Deuteronomium 23 – Het Boek HTB

Het Boek

Deuteronomium 23:1-25

Diverse regels

1‘Als de zaadballen van een man zijn beschadigd of als zijn mannelijk lid is afgesneden, mag hij de eredienst van de Here niet bijwonen.

2Een bastaard mag eveneens de eredienst niet bijwonen en gedurende tien generaties mogen zijn nakomelingen dat ook niet.

3Geen enkele Ammoniet of Moabiet mag ooit aanwezig zijn bij de eredienst, zelfs niet na de tiende generatie. 4De reden voor dit verbod is dat deze volken u niet verwelkomden met voedsel en water, toen u vanuit Egypte hier aankwam; integendeel, zij huurden Bileam, de zoon van Beor uit Mesopotamië, om u te vervloeken. 5Maar de Here, uw God, heeft niet naar Bileam geluisterd; integendeel, Hij veranderde de vloek voor u in een zegen omdat de Here, uw God, van u houdt. 6U mag, zolang u leeft, nooit proberen de Ammonieten of Moabieten op welke manier dan ook te helpen.

7Maar kijk niet neer op de Edomieten en de Egyptenaren, de Edomieten zijn immers uw broeders en u hebt lange tijd onder de Egyptenaren geleefd. 8De achterkleinkinderen van de Egyptenaren en Edomieten die bij u wonen, mogen het heiligdom van de Here wel betreden.

9Als u ten strijde trekt, moet u ervoor zorgen dat er in het kamp geen onreinheden voorkomen. 10Iedere man die ʼs nachts onrein wordt door een zaadlozing, moet het kamp verlaten 11en buiten blijven tot de avond, daarna moet hij zich baden en bij zonsondergang weer terugkeren in het kamp. 12Het toiletgebied moet buiten het kamp liggen. 13Iedere man moet een schepje in zijn uitrusting hebben. Als hij zijn behoefte doet, moet hij een kuil graven en de uitwerpselen met aarde bedekken.

14Het kamp moet heilig zijn, want de Here, uw God, is bij u om u te beschermen en ervoor te zorgen dat u uw vijanden overwint, de Here wil niets onbehoorlijks bij u zien, anders keert Hij Zich tegen u.

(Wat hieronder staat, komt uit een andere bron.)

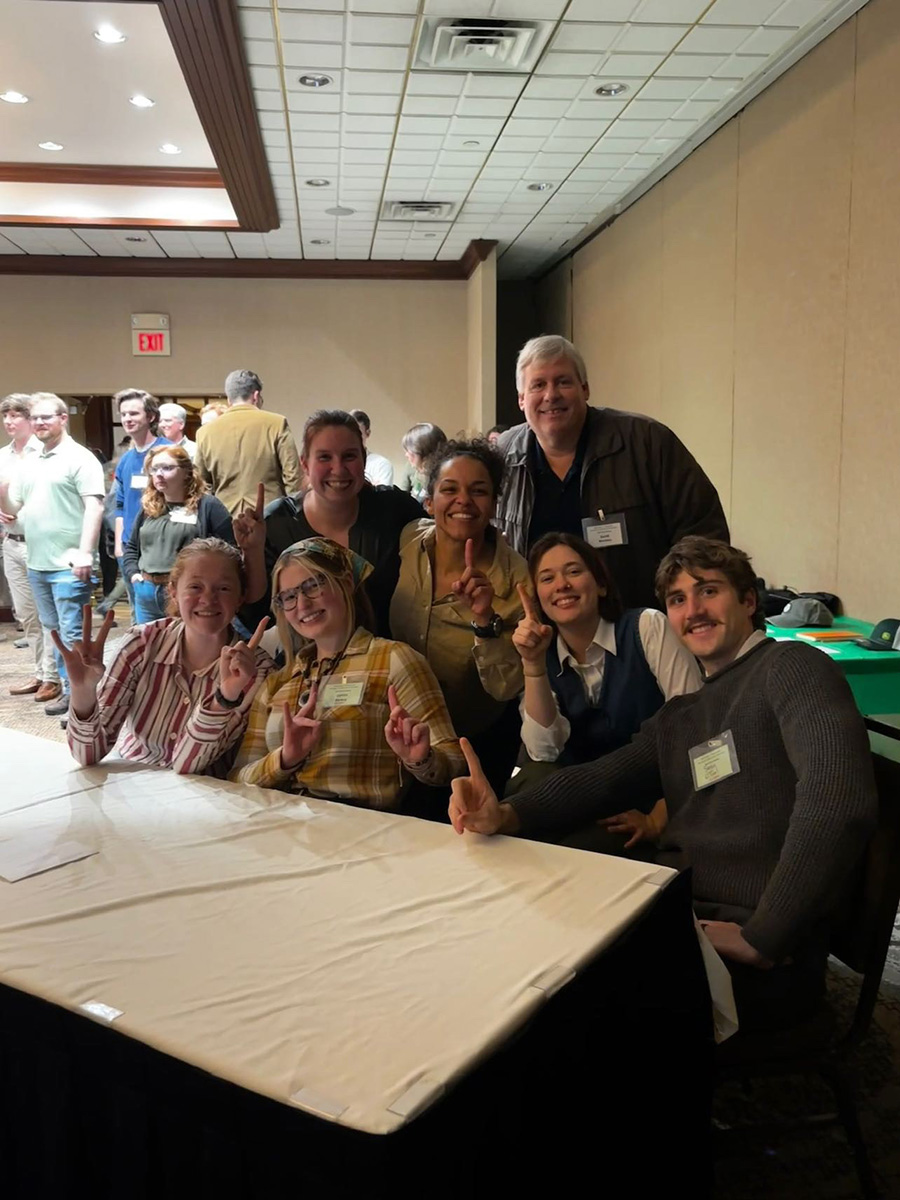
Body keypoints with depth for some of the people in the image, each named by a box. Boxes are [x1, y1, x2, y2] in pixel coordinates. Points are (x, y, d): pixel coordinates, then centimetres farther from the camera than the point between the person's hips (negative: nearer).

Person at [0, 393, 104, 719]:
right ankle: (68, 687, 26)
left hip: (68, 565, -8)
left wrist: (85, 552, -23)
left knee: (72, 633, -5)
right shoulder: (30, 464, 16)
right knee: (53, 631, 15)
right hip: (37, 564, 8)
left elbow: (94, 506, -16)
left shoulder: (79, 458, -7)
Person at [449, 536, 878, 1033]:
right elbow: (599, 778, 9)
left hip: (761, 960, -6)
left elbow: (837, 798, -20)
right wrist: (504, 815, -10)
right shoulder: (677, 716, 21)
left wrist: (762, 939, -19)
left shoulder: (790, 666, -4)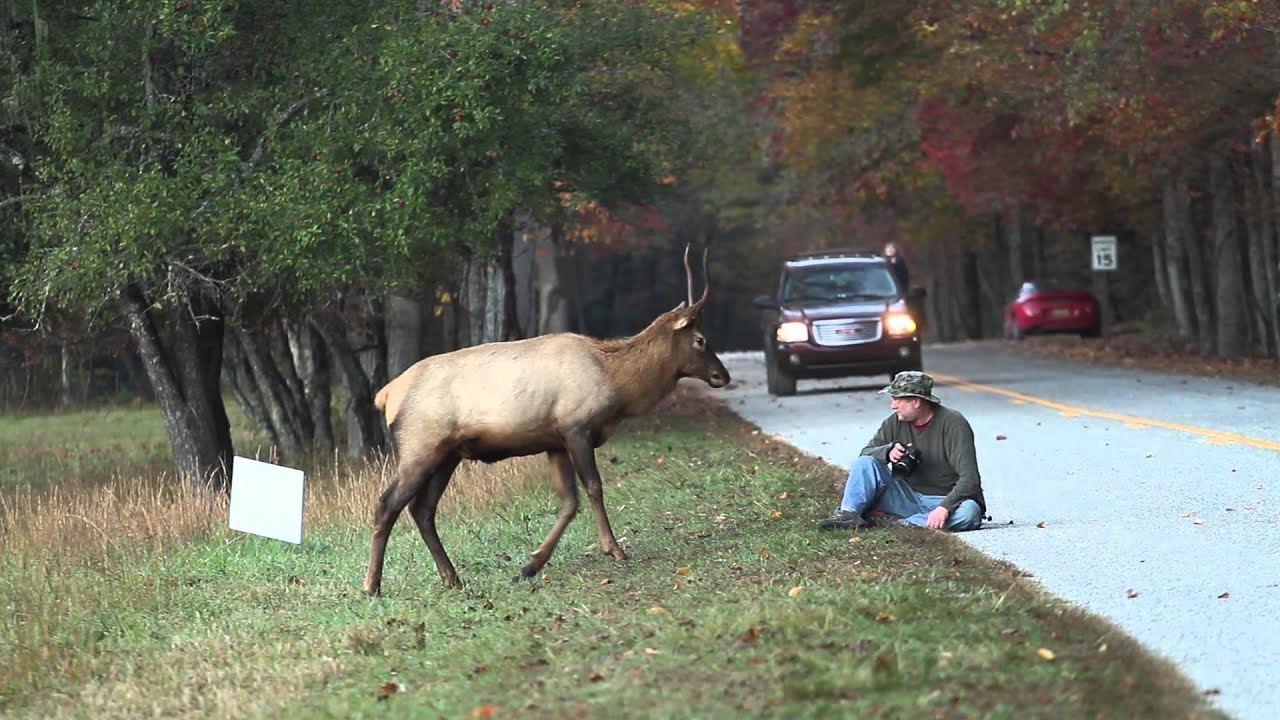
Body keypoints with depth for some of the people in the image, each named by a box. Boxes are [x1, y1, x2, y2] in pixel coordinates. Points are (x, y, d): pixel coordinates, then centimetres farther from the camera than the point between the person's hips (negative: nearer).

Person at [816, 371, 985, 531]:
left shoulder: (953, 424, -16)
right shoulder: (895, 422, 1)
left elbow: (969, 478, -23)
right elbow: (866, 453, 1)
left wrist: (944, 508, -38)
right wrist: (888, 451, -23)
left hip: (946, 501, -4)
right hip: (908, 496, 4)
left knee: (969, 511, -39)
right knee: (865, 463, -10)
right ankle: (848, 514, -29)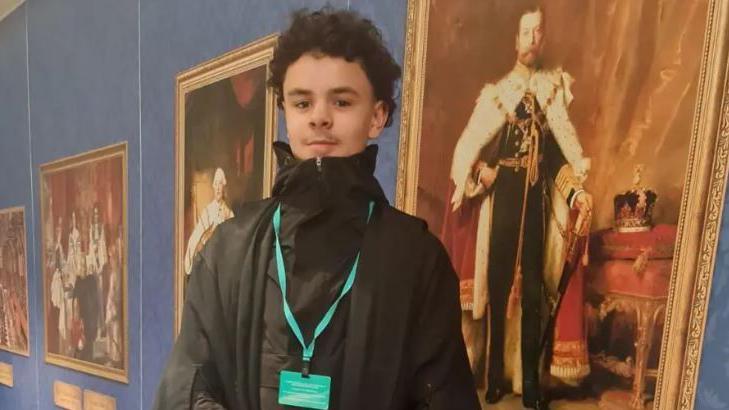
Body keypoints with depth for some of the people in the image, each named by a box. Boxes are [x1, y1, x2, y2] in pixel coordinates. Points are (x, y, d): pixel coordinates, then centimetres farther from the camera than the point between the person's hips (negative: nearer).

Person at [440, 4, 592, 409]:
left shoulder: (553, 89, 10)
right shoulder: (497, 92, 2)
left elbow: (561, 146, 7)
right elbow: (469, 147, -6)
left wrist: (576, 190, -3)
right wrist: (479, 175, -22)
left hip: (537, 198, 3)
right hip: (501, 196, -2)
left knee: (533, 290, 6)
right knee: (497, 284, 4)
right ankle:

15Als een slaaf bij zijn meester wegvlucht, moet u hem niet dwingen terug te keren, 16laat hem bij u wonen in de stad die hij zelf uitkiest. Val hem niet lastig.

17Israëlieten, of het nu vrouwen of mannen zijn, mogen in de heiligdommen geen prostitutie bedrijven. 18U mag de Here, uw God, geen offer brengen van de verdiensten van een mannelijke of vrouwelijke prostitué, want beiden zijn afschuwelijk in de ogen van de Here, uw God.

19Vraag geen rente over een lening aan een broeder, een Israëliet, of het nu in de vorm van geld, voedsel of iets anders is. 20Van een buitenlander mag u wel rente vragen, maar niet van een Israëliet. Want als u rente vraagt van een broeder, zal de Here, uw God, u niet zegenen bij alles wat u doet, wanneer u in het beloofde land aankomt.

21Als u de Here, uw God, een belofte doet, maak uw toezeggingen dan zo snel mogelijk waar, want anders zal Hij u ter verantwoording roepen. Het is een zonde als u zich niet aan uw belofte houdt. 22Maar als u geen belofte hebt gedaan, bent u ook niets schuldig. 23Als u eenmaal een belofte hebt gedaan, zorg dan dat u uw woord nakomt, want het was uw eigen vrije keus en u hebt het de Here, uw God, gezworen.

24Van de druiven uit andermans wijngaard mag u net zoveel eten als u lust, maar neem geen druiven mee in een mand of iets dergelijks. 25Hetzelfde geldt voor andermans koren: u mag met uw hand aren plukken, maar gebruik geen sikkel.’